Saying there’s “nothing easy about this,” Cook County Board President Toni Preckwinkle officially unveiled a budget Tuesday that calls for tax increases, cuts to public safety departments and more than 1,000 layoffs to help close a projected $315 million budget hole.

The proposed spending plan calls for $52 million in “revenue enhancements,” including taxes on beer, tobacco products and vehicle sales, and a new $4.75 parking charge at county courthouses.

Preckwinkle is also planning to cut costs by privatizing custodial services, laying off 1,057 county workers, decreasing the population in Cook County’s jails and juvenile detention centers.

“I said that it wouldn’t be easy,” Preckwinle told Cook County commissioners Tuesday. “And I’ve kept my word.
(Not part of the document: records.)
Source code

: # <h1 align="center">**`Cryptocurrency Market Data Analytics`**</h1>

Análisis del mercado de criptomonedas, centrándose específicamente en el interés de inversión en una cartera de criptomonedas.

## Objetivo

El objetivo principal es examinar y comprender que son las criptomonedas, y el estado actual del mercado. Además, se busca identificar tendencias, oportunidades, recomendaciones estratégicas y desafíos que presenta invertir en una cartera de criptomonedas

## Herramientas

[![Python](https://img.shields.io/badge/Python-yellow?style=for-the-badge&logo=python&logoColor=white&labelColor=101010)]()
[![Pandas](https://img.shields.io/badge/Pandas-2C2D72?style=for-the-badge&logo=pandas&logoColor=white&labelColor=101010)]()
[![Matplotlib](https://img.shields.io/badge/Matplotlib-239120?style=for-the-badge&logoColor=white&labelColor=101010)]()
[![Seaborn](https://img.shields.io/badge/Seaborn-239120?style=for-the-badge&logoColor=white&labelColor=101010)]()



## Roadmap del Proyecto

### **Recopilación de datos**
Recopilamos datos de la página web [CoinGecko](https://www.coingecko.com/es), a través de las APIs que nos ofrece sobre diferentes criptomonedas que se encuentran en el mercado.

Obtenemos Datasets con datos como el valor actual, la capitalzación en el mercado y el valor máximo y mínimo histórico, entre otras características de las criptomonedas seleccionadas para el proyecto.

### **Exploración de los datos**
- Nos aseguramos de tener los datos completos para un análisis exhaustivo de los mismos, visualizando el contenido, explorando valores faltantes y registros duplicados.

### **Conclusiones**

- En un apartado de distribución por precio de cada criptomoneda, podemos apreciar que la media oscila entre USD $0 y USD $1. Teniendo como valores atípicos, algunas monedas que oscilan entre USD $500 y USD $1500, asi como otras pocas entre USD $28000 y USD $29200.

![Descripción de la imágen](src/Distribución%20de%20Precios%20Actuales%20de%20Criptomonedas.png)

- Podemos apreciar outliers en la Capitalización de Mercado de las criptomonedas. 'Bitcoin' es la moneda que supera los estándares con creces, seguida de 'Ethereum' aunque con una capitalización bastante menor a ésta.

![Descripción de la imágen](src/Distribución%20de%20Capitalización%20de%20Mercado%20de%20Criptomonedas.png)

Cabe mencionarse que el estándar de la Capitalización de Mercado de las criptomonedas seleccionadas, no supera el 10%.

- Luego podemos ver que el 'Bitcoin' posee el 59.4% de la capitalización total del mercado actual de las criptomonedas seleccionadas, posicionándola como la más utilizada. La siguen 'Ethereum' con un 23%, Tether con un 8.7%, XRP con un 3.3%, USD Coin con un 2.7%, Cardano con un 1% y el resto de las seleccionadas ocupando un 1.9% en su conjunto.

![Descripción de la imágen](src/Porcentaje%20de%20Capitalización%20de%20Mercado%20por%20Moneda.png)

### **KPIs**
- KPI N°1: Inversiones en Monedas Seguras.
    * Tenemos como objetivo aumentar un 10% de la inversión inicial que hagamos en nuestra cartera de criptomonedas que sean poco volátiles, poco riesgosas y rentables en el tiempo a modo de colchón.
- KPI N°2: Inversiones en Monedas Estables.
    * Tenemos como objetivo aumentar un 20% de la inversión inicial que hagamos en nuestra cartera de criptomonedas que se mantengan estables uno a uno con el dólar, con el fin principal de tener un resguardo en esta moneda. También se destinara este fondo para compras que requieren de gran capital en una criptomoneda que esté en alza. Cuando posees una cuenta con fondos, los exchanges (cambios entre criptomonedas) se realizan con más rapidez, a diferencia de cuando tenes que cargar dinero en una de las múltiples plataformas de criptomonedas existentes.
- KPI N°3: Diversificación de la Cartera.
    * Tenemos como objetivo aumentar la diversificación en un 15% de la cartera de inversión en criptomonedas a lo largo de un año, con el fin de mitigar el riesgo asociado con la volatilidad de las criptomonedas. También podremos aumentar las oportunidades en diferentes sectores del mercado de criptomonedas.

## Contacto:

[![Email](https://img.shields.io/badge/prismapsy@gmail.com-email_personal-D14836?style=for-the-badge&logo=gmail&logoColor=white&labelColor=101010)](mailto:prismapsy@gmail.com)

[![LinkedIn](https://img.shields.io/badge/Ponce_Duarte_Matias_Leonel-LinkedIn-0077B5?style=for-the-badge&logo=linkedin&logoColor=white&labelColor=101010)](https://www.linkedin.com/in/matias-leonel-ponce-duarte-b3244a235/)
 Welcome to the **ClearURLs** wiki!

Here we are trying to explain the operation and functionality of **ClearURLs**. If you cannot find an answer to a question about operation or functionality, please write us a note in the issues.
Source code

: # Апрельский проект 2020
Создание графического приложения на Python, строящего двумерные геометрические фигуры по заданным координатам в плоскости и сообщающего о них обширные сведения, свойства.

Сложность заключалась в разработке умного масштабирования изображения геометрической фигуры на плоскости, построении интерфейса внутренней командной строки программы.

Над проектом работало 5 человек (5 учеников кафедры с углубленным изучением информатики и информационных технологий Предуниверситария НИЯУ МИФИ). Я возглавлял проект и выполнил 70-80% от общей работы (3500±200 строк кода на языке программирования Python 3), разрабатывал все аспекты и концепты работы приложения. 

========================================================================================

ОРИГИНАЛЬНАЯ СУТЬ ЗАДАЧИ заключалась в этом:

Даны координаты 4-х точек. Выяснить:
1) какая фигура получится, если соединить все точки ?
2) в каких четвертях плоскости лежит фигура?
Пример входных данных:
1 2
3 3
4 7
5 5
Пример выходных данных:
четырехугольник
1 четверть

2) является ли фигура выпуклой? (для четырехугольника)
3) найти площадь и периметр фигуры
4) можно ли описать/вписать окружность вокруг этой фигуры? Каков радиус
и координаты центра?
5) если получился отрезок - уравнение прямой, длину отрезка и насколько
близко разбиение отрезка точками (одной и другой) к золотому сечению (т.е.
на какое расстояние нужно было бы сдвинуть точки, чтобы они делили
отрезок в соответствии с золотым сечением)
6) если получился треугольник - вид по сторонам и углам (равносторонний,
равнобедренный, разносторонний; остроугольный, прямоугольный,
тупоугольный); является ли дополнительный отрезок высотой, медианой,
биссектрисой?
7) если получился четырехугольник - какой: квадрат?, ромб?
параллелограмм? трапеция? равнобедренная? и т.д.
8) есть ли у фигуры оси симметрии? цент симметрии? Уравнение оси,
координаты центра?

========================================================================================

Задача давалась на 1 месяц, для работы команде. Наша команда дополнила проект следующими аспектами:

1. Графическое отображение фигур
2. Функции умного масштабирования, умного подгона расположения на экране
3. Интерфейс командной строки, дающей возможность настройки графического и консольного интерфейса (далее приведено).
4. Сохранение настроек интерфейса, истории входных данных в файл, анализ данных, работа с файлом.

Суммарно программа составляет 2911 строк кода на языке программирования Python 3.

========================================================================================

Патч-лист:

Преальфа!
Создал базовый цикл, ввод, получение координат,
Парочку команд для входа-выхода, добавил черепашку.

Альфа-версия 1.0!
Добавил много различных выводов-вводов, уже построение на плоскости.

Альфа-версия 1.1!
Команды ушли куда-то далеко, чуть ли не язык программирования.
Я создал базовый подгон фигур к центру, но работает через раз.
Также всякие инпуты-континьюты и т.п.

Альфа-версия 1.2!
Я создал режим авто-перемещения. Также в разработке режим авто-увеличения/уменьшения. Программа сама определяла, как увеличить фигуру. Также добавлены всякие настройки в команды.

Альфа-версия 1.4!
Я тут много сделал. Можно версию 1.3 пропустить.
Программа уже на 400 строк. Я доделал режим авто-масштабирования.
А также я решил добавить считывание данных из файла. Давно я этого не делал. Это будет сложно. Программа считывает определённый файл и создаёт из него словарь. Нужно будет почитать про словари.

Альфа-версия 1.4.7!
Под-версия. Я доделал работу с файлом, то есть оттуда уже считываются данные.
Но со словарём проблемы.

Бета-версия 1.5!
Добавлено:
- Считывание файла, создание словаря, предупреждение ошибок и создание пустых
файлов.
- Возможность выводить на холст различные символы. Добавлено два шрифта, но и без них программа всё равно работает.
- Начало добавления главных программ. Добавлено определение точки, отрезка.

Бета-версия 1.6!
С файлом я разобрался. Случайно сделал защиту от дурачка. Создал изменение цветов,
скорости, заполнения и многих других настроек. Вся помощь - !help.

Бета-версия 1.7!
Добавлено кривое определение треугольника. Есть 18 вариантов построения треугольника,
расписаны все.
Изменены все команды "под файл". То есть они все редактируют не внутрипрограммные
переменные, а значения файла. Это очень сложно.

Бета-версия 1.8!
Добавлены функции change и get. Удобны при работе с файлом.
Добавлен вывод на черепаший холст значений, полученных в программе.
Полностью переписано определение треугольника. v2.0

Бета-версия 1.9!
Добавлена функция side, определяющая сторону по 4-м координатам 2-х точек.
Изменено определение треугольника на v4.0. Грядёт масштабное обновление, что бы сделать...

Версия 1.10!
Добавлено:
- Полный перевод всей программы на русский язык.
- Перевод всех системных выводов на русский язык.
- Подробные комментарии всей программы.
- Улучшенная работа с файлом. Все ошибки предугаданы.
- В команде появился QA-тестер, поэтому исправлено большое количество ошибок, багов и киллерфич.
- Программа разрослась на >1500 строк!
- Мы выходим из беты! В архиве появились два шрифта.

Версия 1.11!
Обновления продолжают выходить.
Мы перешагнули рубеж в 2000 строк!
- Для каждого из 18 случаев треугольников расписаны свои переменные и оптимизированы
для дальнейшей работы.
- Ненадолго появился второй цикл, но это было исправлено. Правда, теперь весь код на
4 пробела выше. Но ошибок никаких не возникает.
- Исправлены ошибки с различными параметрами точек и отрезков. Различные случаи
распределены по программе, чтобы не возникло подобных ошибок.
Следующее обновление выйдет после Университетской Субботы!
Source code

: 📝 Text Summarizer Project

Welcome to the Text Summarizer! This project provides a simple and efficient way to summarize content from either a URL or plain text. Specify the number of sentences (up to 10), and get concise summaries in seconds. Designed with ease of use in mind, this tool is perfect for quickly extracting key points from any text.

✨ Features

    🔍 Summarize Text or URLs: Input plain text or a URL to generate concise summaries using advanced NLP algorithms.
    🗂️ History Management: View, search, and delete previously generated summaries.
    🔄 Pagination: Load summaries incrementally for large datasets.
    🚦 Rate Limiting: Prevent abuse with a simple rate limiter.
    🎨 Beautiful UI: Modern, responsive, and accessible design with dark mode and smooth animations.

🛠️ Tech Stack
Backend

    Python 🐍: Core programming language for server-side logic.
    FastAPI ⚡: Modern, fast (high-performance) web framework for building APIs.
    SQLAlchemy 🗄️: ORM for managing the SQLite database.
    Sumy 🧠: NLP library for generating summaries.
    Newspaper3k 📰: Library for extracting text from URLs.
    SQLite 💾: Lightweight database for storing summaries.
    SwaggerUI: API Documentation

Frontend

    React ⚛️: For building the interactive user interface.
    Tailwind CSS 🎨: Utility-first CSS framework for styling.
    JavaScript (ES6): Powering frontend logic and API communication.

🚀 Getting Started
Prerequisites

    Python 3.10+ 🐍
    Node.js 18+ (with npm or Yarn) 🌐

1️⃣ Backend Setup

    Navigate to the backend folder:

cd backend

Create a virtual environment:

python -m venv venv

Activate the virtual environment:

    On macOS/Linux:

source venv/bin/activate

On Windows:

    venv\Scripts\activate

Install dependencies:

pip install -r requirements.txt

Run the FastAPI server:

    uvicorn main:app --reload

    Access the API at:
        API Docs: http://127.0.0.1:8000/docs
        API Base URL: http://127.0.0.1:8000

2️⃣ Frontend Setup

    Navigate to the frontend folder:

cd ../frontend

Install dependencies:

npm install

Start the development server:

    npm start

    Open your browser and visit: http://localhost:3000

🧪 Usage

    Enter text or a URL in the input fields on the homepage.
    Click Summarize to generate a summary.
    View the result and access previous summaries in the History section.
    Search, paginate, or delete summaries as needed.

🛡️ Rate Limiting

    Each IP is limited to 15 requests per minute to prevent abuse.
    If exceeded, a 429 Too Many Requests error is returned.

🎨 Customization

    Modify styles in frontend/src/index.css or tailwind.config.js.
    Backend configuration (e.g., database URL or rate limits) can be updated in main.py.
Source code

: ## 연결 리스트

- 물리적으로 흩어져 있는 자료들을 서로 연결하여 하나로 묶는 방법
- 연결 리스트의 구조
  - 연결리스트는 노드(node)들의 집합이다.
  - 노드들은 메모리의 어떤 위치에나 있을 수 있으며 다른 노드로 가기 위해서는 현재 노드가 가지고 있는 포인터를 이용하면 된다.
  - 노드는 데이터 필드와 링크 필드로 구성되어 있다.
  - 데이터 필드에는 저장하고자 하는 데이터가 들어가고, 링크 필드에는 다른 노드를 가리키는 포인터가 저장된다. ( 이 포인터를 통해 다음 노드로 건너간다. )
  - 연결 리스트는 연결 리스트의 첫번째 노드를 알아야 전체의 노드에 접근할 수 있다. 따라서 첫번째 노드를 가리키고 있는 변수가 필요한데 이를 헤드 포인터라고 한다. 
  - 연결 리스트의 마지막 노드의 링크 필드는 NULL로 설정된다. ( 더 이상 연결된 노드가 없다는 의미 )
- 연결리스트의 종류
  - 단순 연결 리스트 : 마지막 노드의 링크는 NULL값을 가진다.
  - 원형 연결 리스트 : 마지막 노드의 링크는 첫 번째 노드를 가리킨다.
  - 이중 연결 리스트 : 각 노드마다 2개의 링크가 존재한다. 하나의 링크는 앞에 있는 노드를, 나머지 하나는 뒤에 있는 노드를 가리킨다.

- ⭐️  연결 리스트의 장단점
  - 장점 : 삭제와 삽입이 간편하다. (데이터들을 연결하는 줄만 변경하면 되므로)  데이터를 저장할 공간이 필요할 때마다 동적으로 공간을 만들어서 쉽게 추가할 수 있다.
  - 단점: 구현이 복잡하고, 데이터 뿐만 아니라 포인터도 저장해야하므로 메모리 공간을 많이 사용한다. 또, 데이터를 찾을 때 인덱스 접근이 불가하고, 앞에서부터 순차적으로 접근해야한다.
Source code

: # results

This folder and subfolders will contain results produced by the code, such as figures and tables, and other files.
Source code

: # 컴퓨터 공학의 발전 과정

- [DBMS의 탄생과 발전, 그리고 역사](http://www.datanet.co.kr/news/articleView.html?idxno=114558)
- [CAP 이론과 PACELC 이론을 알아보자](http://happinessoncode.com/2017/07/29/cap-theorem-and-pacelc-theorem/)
There’s been nothing easy about this.”

After much negotiation with the county health officials, Preckwinkle’s budget proposal drastically reduces funding to the Cook County Health and Hospital System, which serves many low-income patients, from $276 million in 2011 to $252 million in 2012. Preckwinkle maintains the savings will come from reducing supply costs and renegotiating contracts, and will not affect patient care.

But Preckwinkle still has to contend with the county’s union workers, whom she’s trying to convince to accept unpaid holidays and days off in lieu of layoffs for about $40 million in savings. She said Tuesday that she’s still meeting with union leaders, but wouldn’t say how far apart they are in negotiations.

“I mean, last time, the deal with the unions was reached in the middle of the night as we were putting the budget together, so I can’t predict,” she said.

Preckwinkle’s job in balancing the budget is made all the more difficult as she forges ahead with a quarter-cent roll back of the penny-on-the-dollar sales tax hike that passed in 2008 under former Board President Todd Stroger. The repeal will mean approximately $55 million less revenue for the county in 2012.

Commissioner William Beavers, D-Chicago, who was a strong Stroger ally, dismissed Preckwinkle’s budget as a non-starter.

“That one penny would have taken care of all of this,” Beavers said. “But she’s raising taxes more than the one penny. I can’t see anybody on this board voting for this budget, unless something is wrong with them.”